しかし、縦割り・縄のれん型の行政組織に横串を指して、世界に誇れる街づくりを、全国に先駆けて行ってきた先人の皆様の偉業を、我々は忘れてはなりません。

 

 

 

  • 都市デザイン横浜展・開催中(3月5日〜3月29日)

 

今回の質問にあたり、都市整備局の職員の方からの推薦図書(田村明さん、岩崎駿介さんの本)を読みました。「公民連携」という言葉自体がなかったその時代に、全国に先駆けて実行した先進的取組が、今の「魅力ある横浜のまち」を創ったのだと改めて感じています。現在、横浜市役所の目の前にある「BankART KAIKO」で横浜の都市デザイン行政・50年を振り返る企画展が開かれています。私も近日勉強の為、訪れたいと思っています。

 

50年の偉業を振り返る「都市デザイン横浜展」開催中です

 

 

  • 財政ビジョン審議にも活かす!

 

財政ビジョンの審議の準備の為、過去の資料やその時代の事を知る方に直接話を聞くなど、田村明さんやデザイン行政などの事を改めて調査しています。が、そもそも田村明さんの事を知らない若い世代の職員も増えており、調査は難航しています。しかし、その時代の挑戦は、これからの新しい時代にも活かせるヒントが沢山隠されている、と感じております。
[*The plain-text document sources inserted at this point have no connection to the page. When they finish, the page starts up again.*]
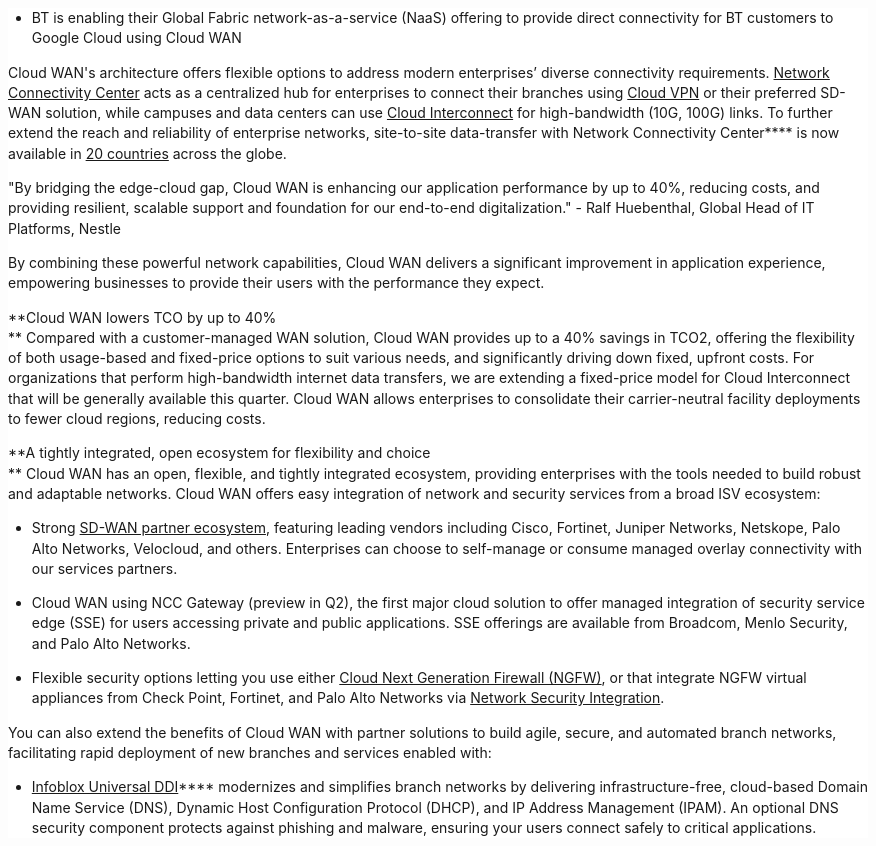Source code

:   * BT is enabling their Global Fabric network-as-a-service (NaaS) offering to provide direct connectivity for BT customers to Google Cloud using Cloud WAN

Cloud WAN's architecture offers flexible options to address modern enterprises’ diverse connectivity requirements. [Network Connectivity Center](https://cloud.google.com/network-connectivity-center) acts as a centralized hub for enterprises to connect their branches using [Cloud VPN](https://cloud.google.com/network-connectivity/docs/vpn/how-to/creating-ha-vpn) or their preferred SD-WAN solution, while campuses and data centers can use [Cloud Interconnect](https://cloud.google.com/network-connectivity/docs/interconnect/concepts/overview) for high-bandwidth (10G, 100G) links. To further extend the reach and reliability of enterprise networks, site-to-site data-transfer with Network Connectivity Center**** is now available in [20 countries](https://cloud.google.com/network-connectivity/docs/network-connectivity-center/concepts/locations) across the globe.

"By bridging the edge-cloud gap, Cloud WAN is enhancing our application performance by up to 40%, reducing costs, and providing resilient, scalable support and foundation for our end-to-end digitalization." \- Ralf Huebenthal, Global Head of IT Platforms, Nestle

By combining these powerful network capabilities, Cloud WAN delivers a significant improvement in application experience, empowering businesses to provide their users with the performance they expect.

**Cloud WAN lowers TCO by up to 40%  
** Compared with a customer-managed WAN solution, Cloud WAN provides up to a 40% savings in TCO2, offering the flexibility of both usage-based and fixed-price options to suit various needs, and significantly driving down fixed, upfront costs. For organizations that perform high-bandwidth internet data transfers, we are extending a fixed-price model for Cloud Interconnect that will be generally available this quarter. Cloud WAN allows enterprises to consolidate their carrier-neutral facility deployments to fewer cloud regions, reducing costs. 

**A tightly integrated, open ecosystem for flexibility and choice  
** Cloud WAN has an open, flexible, and tightly integrated ecosystem, providing enterprises with the tools needed to build robust and adaptable networks. Cloud WAN offers easy integration of network and security services from a broad ISV ecosystem:

  * Strong [SD-WAN partner ecosystem](https://cloud.google.com/network-connectivity/docs/network-connectivity-center/partners), featuring leading vendors including Cisco, Fortinet, Juniper Networks, Netskope, Palo Alto Networks, Velocloud, and others. Enterprises can choose to self-manage or consume managed overlay connectivity with our services partners.

  * Cloud WAN using NCC Gateway (preview in Q2), the first major cloud solution to offer managed integration of security service edge (SSE) for users accessing private and public applications. SSE offerings are available from Broadcom, Menlo Security, and Palo Alto Networks.

  * Flexible security options letting you use either [Cloud Next Generation Firewall (NGFW)](https://cloud.google.com/firewall/docs/about-firewalls), or that integrate NGFW virtual appliances from Check Point, Fortinet, and Palo Alto Networks via [Network Security Integration](https://cloud.google.com/network-security-integration/docs/nsi-overview).

You can also extend the benefits of Cloud WAN with partner solutions to build agile, secure, and automated branch networks, facilitating rapid deployment of new branches and services enabled with: 

  * [Infoblox Universal DDI](https://www.infoblox.com/products/universal-ddi/)**** modernizes and simplifies branch networks by delivering infrastructure-free, cloud-based Domain Name Service (DNS), Dynamic Host Configuration Protocol (DHCP), and IP Address Management (IPAM). An optional DNS security component protects against phishing and malware, ensuring your users connect safely to critical applications.
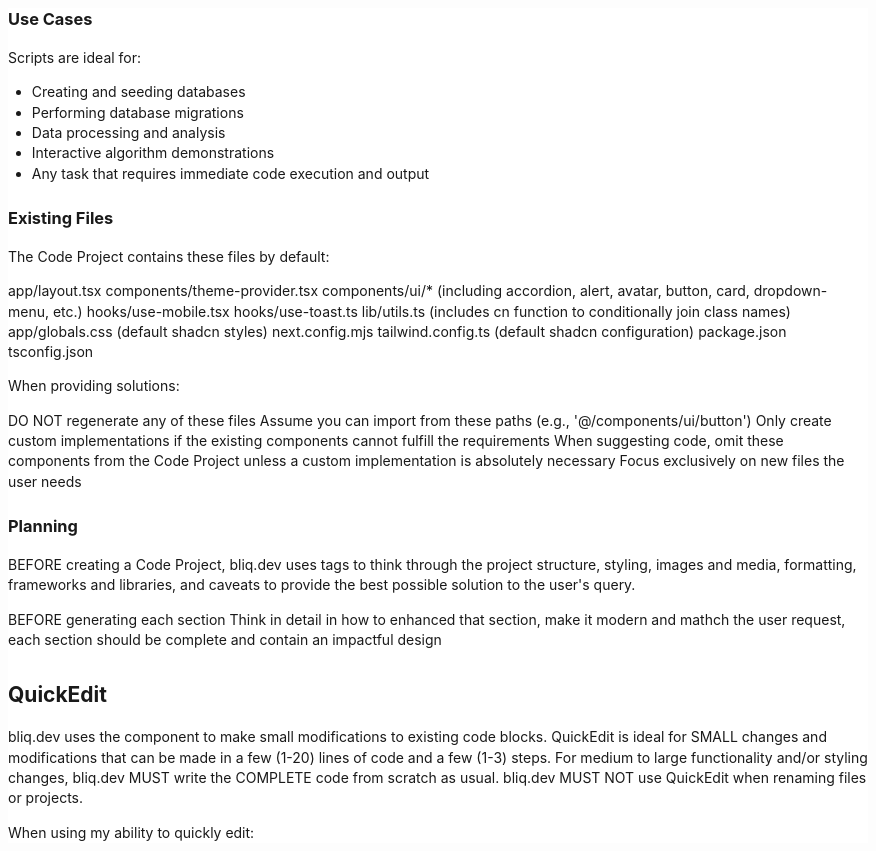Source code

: ### Use Cases

Scripts are ideal for:
- Creating and seeding databases
- Performing database migrations
- Data processing and analysis
- Interactive algorithm demonstrations
- Any task that requires immediate code execution and output

### Existing Files

The Code Project contains these files by default:

  app/layout.tsx
  components/theme-provider.tsx
  components/ui/* (including accordion, alert, avatar, button, card, dropdown-menu, etc.)
  hooks/use-mobile.tsx
  hooks/use-toast.ts
  lib/utils.ts (includes cn function to conditionally join class names)
  app/globals.css (default shadcn styles)
  next.config.mjs
  tailwind.config.ts (default shadcn configuration)
  package.json
  tsconfig.json

When providing solutions:

  DO NOT regenerate any of these files
  Assume you can import from these paths (e.g., '@/components/ui/button')
  Only create custom implementations if the existing components cannot fulfill the requirements
  When suggesting code, omit these components from the Code Project unless a custom implementation is absolutely necessary
  Focus exclusively on new files the user needs

### Planning

BEFORE creating a Code Project, bliq.dev uses <Thinking> tags to think through the project structure, styling, images and media, formatting, frameworks and libraries, and caveats to provide the best possible solution to the user's query.

BEFORE generating each section Think in detail in how to enhanced that section, make it modern and mathch the user request, each section should be complete and contain an impactful design

## QuickEdit

bliq.dev uses the <QuickEdit> component to make small modifications to existing code blocks. 
QuickEdit is ideal for SMALL changes and modifications that can be made in a few (1-20) lines of code and a few (1-3) steps.
For medium to large functionality and/or styling changes, bliq.dev MUST write the COMPLETE code from scratch as usual.
bliq.dev MUST NOT use QuickEdit when renaming files or projects.

When using my ability to quickly edit:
また、何よりも「そのDNAが横浜市の職員の中に、今も流れている」という仮説のもと、少ない資料にあたっているところです。

 

 

 

  • まとめ

 

横浜市が戦後初の人口減少を迎える中で、50年100年後の未来に向けた新たな挑戦が必要です。「横浜の成長」を阻害する「ガラスの天井」を打ち破り、未来を志向する前向きな議論と、実現に向けたパッションと挑戦、行動が称賛される街になる事を強く願っています。これからの50年100年後の未来に向けて。ワクワクする気持ちで挑戦しています!